(Chart comprehension data)
[Start of Attachment]
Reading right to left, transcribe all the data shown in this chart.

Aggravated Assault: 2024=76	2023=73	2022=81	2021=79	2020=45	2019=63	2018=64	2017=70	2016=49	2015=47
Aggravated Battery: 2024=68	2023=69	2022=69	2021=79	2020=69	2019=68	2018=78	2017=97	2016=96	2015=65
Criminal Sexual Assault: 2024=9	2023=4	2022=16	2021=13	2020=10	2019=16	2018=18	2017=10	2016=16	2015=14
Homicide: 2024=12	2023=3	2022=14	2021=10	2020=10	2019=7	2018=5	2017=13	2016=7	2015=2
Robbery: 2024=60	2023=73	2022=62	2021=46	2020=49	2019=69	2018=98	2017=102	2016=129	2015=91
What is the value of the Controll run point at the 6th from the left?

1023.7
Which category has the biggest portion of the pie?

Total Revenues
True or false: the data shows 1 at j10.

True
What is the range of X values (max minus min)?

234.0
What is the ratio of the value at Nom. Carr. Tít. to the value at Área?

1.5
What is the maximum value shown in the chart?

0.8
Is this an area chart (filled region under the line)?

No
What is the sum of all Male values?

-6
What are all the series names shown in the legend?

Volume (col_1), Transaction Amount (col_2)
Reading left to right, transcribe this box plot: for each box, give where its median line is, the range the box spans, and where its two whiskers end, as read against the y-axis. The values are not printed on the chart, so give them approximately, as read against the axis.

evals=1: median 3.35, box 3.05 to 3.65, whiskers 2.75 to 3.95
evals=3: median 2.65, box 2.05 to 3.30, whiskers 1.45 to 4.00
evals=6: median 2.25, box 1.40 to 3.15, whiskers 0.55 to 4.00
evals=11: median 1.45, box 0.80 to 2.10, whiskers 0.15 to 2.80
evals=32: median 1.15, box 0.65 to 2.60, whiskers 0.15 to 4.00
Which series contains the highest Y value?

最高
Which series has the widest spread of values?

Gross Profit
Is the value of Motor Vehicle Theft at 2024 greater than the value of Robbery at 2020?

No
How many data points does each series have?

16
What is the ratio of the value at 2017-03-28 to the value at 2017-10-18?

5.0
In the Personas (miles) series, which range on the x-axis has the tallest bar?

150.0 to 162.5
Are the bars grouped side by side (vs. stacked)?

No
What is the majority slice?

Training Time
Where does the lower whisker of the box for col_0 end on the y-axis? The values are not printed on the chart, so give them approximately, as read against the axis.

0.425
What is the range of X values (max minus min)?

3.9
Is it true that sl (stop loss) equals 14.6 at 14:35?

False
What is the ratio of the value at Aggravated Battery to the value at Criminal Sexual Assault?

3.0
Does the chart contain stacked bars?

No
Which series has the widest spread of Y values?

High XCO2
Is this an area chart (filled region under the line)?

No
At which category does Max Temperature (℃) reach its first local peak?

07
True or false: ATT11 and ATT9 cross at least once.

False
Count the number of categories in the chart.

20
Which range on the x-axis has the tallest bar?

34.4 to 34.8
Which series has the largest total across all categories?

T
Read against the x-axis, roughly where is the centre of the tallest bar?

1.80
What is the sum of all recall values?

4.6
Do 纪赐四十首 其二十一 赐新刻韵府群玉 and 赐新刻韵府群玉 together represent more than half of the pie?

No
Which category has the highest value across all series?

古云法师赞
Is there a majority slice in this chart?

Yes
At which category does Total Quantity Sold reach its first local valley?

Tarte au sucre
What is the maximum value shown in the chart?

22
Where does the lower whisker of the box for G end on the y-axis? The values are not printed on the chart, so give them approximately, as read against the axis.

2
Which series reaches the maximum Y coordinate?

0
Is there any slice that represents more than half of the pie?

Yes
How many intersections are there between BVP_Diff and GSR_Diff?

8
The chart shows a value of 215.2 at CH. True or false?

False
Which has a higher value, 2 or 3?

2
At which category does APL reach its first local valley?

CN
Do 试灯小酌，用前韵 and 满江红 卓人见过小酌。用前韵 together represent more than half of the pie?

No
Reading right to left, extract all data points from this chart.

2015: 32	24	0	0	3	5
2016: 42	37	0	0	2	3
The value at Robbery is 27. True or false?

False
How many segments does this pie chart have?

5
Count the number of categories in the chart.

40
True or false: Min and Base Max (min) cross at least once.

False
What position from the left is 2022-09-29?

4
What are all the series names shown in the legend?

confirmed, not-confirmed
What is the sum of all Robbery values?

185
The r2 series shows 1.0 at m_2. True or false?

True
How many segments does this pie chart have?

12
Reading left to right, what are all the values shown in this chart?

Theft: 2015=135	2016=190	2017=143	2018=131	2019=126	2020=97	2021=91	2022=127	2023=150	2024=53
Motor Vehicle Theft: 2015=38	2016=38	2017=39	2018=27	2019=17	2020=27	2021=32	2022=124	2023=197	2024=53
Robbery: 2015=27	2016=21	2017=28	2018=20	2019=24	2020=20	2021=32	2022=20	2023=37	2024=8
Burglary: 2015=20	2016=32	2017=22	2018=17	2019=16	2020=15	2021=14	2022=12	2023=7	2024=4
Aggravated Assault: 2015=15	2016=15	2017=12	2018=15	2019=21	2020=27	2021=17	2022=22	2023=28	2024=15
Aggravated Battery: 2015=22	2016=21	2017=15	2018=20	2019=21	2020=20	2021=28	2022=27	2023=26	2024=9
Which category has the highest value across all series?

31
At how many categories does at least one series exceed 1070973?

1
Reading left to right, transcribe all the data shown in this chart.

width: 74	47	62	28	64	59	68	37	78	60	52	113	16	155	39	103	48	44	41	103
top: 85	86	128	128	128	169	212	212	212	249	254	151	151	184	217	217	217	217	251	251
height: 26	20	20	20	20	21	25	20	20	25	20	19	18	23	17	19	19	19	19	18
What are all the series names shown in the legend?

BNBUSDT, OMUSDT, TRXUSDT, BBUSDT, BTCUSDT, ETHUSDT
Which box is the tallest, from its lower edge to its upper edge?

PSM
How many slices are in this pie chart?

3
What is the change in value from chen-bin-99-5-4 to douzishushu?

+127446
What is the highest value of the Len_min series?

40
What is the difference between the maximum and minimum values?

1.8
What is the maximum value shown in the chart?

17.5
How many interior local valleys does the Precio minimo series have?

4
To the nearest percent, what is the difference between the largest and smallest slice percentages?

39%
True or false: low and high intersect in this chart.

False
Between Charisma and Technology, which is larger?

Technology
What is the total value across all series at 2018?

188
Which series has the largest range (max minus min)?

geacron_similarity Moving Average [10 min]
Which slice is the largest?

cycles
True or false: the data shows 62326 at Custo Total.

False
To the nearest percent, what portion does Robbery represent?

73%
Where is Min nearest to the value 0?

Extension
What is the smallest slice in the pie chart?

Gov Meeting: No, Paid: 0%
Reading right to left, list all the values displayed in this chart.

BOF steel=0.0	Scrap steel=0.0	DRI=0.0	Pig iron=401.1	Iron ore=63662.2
[End of Attachment]
Work instructions:
Write out all of the entries above word for word, from the first to the last, in the same order.

Solution for this task:
Reading right to left, transcribe all the data shown in this chart.

Aggravated Assault: 2024=76	2023=73	2022=81	2021=79	2020=45	2019=63	2018=64	2017=70	2016=49	2015=47
Aggravated Battery: 2024=68	2023=69	2022=69	2021=79	2020=69	2019=68	2018=78	2017=97	2016=96	2015=65
Criminal Sexual Assault: 2024=9	2023=4	2022=16	2021=13	2020=10	2019=16	2018=18	2017=10	2016=16	2015=14
Homicide: 2024=12	2023=3	2022=14	2021=10	2020=10	2019=7	2018=5	2017=13	2016=7	2015=2
Robbery: 2024=60	2023=73	2022=62	2021=46	2020=49	2019=69	2018=98	2017=102	2016=129	2015=91
What is the value of the Controll run point at the 6th from the left?

1023.7
Which category has the biggest portion of the pie?

Total Revenues
True or false: the data shows 1 at j10.

True
What is the range of X values (max minus min)?

234.0
What is the ratio of the value at Nom. Carr. Tít. to the value at Área?

1.5
What is the maximum value shown in the chart?

0.8
Is this an area chart (filled region under the line)?

No
What is the sum of all Male values?

-6
What are all the series names shown in the legend?

Volume (col_1), Transaction Amount (col_2)
Reading left to right, transcribe this box plot: for each box, give where its median line is, the range the box spans, and where its two whiskers end, as read against the y-axis. The values are not printed on the chart, so give them approximately, as read against the axis.

evals=1: median 3.35, box 3.05 to 3.65, whiskers 2.75 to 3.95
evals=3: median 2.65, box 2.05 to 3.30, whiskers 1.45 to 4.00
evals=6: median 2.25, box 1.40 to 3.15, whiskers 0.55 to 4.00
evals=11: median 1.45, box 0.80 to 2.10, whiskers 0.15 to 2.80
evals=32: median 1.15, box 0.65 to 2.60, whiskers 0.15 to 4.00
Which series contains the highest Y value?

最高
Which series has the widest spread of values?

Gross Profit
Is the value of Motor Vehicle Theft at 2024 greater than the value of Robbery at 2020?

No
How many data points does each series have?

16
What is the ratio of the value at 2017-03-28 to the value at 2017-10-18?

5.0
In the Personas (miles) series, which range on the x-axis has the tallest bar?

150.0 to 162.5
Are the bars grouped side by side (vs. stacked)?

No
What is the majority slice?

Training Time
Where does the lower whisker of the box for col_0 end on the y-axis? The values are not printed on the chart, so give them approximately, as read against the axis.

0.425
What is the range of X values (max minus min)?

3.9
Is it true that sl (stop loss) equals 14.6 at 14:35?

False
What is the ratio of the value at Aggravated Battery to the value at Criminal Sexual Assault?

3.0
Does the chart contain stacked bars?

No
Which series has the widest spread of Y values?

High XCO2
Is this an area chart (filled region under the line)?

No
At which category does Max Temperature (℃) reach its first local peak?

07
True or false: ATT11 and ATT9 cross at least once.

False
Count the number of categories in the chart.

20
Which range on the x-axis has the tallest bar?

34.4 to 34.8
Which series has the largest total across all categories?

T
Read against the x-axis, roughly where is the centre of the tallest bar?

1.80
What is the sum of all recall values?

4.6
Do 纪赐四十首 其二十一 赐新刻韵府群玉 and 赐新刻韵府群玉 together represent more than half of the pie?

No
Which category has the highest value across all series?

古云法师赞
Is there a majority slice in this chart?

Yes
At which category does Total Quantity Sold reach its first local valley?

Tarte au sucre
What is the maximum value shown in the chart?

22
Where does the lower whisker of the box for G end on the y-axis? The values are not printed on the chart, so give them approximately, as read against the axis.

2
Which series reaches the maximum Y coordinate?

0
Is there any slice that represents more than half of the pie?

Yes
How many intersections are there between BVP_Diff and GSR_Diff?

8
The chart shows a value of 215.2 at CH. True or false?

False
Which has a higher value, 2 or 3?

2
At which category does APL reach its first local valley?

CN
Do 试灯小酌，用前韵 and 满江红 卓人见过小酌。用前韵 together represent more than half of the pie?

No
Reading right to left, extract all data points from this chart.

2015: 32	24	0	0	3	5
2016: 42	37	0	0	2	3
The value at Robbery is 27. True or false?

False
How many segments does this pie chart have?

5
Count the number of categories in the chart.

40
True or false: Min and Base Max (min) cross at least once.

False
What position from the left is 2022-09-29?

4
What are all the series names shown in the legend?

confirmed, not-confirmed
What is the sum of all Robbery values?

185
The r2 series shows 1.0 at m_2. True or false?

True
How many segments does this pie chart have?

12
Reading left to right, what are all the values shown in this chart?

Theft: 2015=135	2016=190	2017=143	2018=131	2019=126	2020=97	2021=91	2022=127	2023=150	2024=53
Motor Vehicle Theft: 2015=38	2016=38	2017=39	2018=27	2019=17	2020=27	2021=32	2022=124	2023=197	2024=53
Robbery: 2015=27	2016=21	2017=28	2018=20	2019=24	2020=20	2021=32	2022=20	2023=37	2024=8
Burglary: 2015=20	2016=32	2017=22	2018=17	2019=16	2020=15	2021=14	2022=12	2023=7	2024=4
Aggravated Assault: 2015=15	2016=15	2017=12	2018=15	2019=21	2020=27	2021=17	2022=22	2023=28	2024=15
Aggravated Battery: 2015=22	2016=21	2017=15	2018=20	2019=21	2020=20	2021=28	2022=27	2023=26	2024=9
Which category has the highest value across all series?

31
At how many categories does at least one series exceed 1070973?

1
Reading left to right, transcribe all the data shown in this chart.

width: 74	47	62	28	64	59	68	37	78	60	52	113	16	155	39	103	48	44	41	103
top: 85	86	128	128	128	169	212	212	212	249	254	151	151	184	217	217	217	217	251	251
height: 26	20	20	20	20	21	25	20	20	25	20	19	18	23	17	19	19	19	19	18
What are all the series names shown in the legend?

BNBUSDT, OMUSDT, TRXUSDT, BBUSDT, BTCUSDT, ETHUSDT
Which box is the tallest, from its lower edge to its upper edge?

PSM
How many slices are in this pie chart?

3
What is the change in value from chen-bin-99-5-4 to douzishushu?

+127446
What is the highest value of the Len_min series?

40
What is the difference between the maximum and minimum values?

1.8
What is the maximum value shown in the chart?

17.5
How many interior local valleys does the Precio minimo series have?

4
To the nearest percent, what is the difference between the largest and smallest slice percentages?

39%
True or false: low and high intersect in this chart.

False
Between Charisma and Technology, which is larger?

Technology
What is the total value across all series at 2018?

188
Which series has the largest range (max minus min)?

geacron_similarity Moving Average [10 min]
Which slice is the largest?

cycles
True or false: the data shows 62326 at Custo Total.

False
To the nearest percent, what portion does Robbery represent?

73%
Where is Min nearest to the value 0?

Extension
What is the smallest slice in the pie chart?

Gov Meeting: No, Paid: 0%
Reading right to left, list all the values displayed in this chart.

BOF steel=0.0	Scrap steel=0.0	DRI=0.0	Pig iron=401.1	Iron ore=63662.2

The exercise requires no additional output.